De su Presencia de España dijo Gerald Brenan que es "tal vez el mejor libro de viajes nunca escrito" sobre nuestro país. Las poco más de 150 páginas que tiene (en edición de la editorial Turner) son una de esas joyas deliciosas, ante la que es imposible permanecer indiferente.
Con el libro en la mano y bien subrayadas las tres hojas que la británica dedica a Segovia, la llegada a la ciudad una tarde de domingo, al final del puente del 12 de octubre, multiplica el gozo del que va a contracorriente del resto de los visitantes. En fila, salen largas caravanas de coches que les devolverán a sus hogares, tan cabreados que a veces se olvidan de las bellezas que han pateado.
Hace fresco en Segovia y ha llovido durante el puente, pero al atardecer, la catedral, la plaza Mayor y el acueducto lucen tan limpios que invitan al primer paseo, aunque solo sea de reconocimiento. En la plaza de las Sirenas (que son esfinges), el corazón de la ciudad, el Torreón Lozoya anuncia la exposición de Eduardo Arroyo y se encoge el corazón de las visitantes recién bajadas del coche. La radio y los flashes informativos del móvil han anunciado todo el trayecto la muerte del pintor radical, bohemio del 68 y genio escandaloso hasta el fin de sus días.
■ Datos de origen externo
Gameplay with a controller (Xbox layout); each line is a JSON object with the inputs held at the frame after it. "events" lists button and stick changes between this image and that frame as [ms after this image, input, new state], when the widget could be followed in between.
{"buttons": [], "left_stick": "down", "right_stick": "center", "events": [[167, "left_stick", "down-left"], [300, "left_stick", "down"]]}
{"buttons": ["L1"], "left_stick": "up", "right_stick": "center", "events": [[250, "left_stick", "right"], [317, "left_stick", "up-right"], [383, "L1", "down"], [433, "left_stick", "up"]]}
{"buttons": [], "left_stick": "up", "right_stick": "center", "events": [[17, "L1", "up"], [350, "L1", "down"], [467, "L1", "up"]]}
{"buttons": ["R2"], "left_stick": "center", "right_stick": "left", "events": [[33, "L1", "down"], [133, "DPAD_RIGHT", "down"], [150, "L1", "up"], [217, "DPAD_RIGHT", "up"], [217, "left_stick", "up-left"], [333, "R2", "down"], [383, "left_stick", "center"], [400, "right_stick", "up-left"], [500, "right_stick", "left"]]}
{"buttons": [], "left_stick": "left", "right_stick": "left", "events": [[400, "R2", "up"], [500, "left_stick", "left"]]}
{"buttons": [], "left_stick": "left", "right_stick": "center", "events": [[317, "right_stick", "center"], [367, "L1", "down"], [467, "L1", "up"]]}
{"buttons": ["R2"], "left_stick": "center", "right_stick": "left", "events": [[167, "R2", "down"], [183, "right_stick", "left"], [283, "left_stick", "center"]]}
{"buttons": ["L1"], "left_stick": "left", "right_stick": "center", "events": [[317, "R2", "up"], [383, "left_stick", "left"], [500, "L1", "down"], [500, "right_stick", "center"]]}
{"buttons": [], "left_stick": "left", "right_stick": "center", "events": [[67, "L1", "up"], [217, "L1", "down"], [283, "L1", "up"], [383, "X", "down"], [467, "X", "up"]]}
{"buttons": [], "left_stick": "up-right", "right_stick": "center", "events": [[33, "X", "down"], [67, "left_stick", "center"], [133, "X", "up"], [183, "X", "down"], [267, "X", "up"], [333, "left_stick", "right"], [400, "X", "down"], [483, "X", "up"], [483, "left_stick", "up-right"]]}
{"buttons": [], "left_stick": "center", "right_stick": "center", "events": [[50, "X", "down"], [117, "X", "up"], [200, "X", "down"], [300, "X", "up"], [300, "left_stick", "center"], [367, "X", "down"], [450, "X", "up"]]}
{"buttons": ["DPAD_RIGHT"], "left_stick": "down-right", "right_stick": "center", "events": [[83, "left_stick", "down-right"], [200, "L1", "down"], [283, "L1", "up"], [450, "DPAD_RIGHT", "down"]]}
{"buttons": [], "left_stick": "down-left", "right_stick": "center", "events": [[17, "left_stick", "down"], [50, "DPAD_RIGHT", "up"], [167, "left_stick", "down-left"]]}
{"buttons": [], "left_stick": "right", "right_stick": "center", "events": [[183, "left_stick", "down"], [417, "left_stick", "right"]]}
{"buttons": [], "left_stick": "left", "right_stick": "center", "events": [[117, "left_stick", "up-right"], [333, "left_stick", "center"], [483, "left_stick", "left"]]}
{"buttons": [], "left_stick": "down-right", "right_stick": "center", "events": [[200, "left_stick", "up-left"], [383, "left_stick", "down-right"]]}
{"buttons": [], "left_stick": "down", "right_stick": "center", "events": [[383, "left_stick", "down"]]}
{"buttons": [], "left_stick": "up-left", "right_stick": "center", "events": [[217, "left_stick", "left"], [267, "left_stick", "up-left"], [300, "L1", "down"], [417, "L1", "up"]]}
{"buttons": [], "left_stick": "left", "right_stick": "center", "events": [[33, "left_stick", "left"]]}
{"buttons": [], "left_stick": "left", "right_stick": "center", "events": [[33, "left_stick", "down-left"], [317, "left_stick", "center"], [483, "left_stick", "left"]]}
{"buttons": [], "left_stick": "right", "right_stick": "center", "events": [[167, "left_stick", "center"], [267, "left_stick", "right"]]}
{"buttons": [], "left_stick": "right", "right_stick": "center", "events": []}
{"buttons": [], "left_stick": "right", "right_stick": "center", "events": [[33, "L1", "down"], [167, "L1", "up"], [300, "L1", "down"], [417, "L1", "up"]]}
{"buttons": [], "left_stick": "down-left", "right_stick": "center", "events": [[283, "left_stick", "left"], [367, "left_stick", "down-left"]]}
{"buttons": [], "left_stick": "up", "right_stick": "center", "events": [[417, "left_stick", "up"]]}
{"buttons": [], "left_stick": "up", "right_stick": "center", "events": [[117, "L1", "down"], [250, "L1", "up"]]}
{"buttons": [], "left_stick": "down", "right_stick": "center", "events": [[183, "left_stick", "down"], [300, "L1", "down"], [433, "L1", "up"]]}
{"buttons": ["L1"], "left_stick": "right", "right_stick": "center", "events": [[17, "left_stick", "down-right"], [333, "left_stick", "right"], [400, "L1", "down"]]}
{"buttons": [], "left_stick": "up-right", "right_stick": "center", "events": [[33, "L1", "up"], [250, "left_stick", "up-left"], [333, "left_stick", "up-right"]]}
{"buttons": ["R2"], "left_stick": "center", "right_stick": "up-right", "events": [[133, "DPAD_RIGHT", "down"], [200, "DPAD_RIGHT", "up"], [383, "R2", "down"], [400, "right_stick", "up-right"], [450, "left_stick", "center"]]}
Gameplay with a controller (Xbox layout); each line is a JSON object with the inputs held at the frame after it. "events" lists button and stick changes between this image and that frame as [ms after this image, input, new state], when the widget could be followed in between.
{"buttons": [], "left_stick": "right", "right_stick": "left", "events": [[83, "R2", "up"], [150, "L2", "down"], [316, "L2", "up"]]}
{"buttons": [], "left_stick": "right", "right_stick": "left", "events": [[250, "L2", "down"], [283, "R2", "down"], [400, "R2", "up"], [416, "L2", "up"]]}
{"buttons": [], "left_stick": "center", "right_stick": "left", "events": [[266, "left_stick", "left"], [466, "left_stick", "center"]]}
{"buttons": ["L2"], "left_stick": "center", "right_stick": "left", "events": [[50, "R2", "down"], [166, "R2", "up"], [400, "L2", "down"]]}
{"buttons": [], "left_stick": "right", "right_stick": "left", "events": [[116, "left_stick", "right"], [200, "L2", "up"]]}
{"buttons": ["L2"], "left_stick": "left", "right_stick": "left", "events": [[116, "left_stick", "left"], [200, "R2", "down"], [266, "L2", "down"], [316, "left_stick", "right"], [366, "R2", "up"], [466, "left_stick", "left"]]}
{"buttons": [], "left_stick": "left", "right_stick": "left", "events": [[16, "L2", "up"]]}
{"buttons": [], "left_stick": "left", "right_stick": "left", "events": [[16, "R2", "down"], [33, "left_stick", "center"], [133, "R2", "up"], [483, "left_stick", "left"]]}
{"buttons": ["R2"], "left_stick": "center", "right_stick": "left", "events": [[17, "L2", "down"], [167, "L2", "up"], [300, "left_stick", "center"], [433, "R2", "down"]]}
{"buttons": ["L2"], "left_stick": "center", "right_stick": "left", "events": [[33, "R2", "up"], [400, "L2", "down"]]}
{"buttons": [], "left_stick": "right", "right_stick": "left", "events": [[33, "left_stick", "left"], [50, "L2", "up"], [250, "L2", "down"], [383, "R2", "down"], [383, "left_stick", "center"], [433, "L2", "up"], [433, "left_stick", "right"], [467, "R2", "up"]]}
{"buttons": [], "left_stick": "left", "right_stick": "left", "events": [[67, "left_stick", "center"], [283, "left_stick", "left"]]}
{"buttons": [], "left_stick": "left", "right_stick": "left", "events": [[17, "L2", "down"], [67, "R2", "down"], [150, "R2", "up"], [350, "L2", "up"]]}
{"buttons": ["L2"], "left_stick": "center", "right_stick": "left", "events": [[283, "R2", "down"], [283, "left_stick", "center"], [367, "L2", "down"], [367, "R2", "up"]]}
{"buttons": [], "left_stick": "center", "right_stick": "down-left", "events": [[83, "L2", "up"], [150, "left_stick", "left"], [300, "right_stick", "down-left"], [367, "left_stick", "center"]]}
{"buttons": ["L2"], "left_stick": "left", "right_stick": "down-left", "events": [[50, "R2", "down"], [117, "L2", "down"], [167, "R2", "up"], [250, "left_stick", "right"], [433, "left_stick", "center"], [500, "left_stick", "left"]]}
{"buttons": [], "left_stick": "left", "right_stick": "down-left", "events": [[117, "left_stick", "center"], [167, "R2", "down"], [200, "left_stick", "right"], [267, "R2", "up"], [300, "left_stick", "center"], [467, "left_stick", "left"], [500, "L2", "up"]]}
Toparse con un trocito de la obra de Arroyo es una de esas felices y melancólicas coincidencias que ya justifican el viaje.
Lloviznea a la salida de la exposición en el Torreón de los Lozoya y ha anochecido, momento ideal para buscar las sombras del misterio que, hace más de 50 años, engancharon a Jan Morris en su primer paseo por el lugar. "Era un noche húmeda, la luz de los faroles brillaba en las calles mojadas, topé con una plazuela al pie de la elevación donde se halla la catedral, llamada plaza de las Sirenas… Está construida al final de un tramo de escalones, algo así como L'Scala de Espagne en Roma…. A la izquierda está el encantador atrio románico de San Martín…".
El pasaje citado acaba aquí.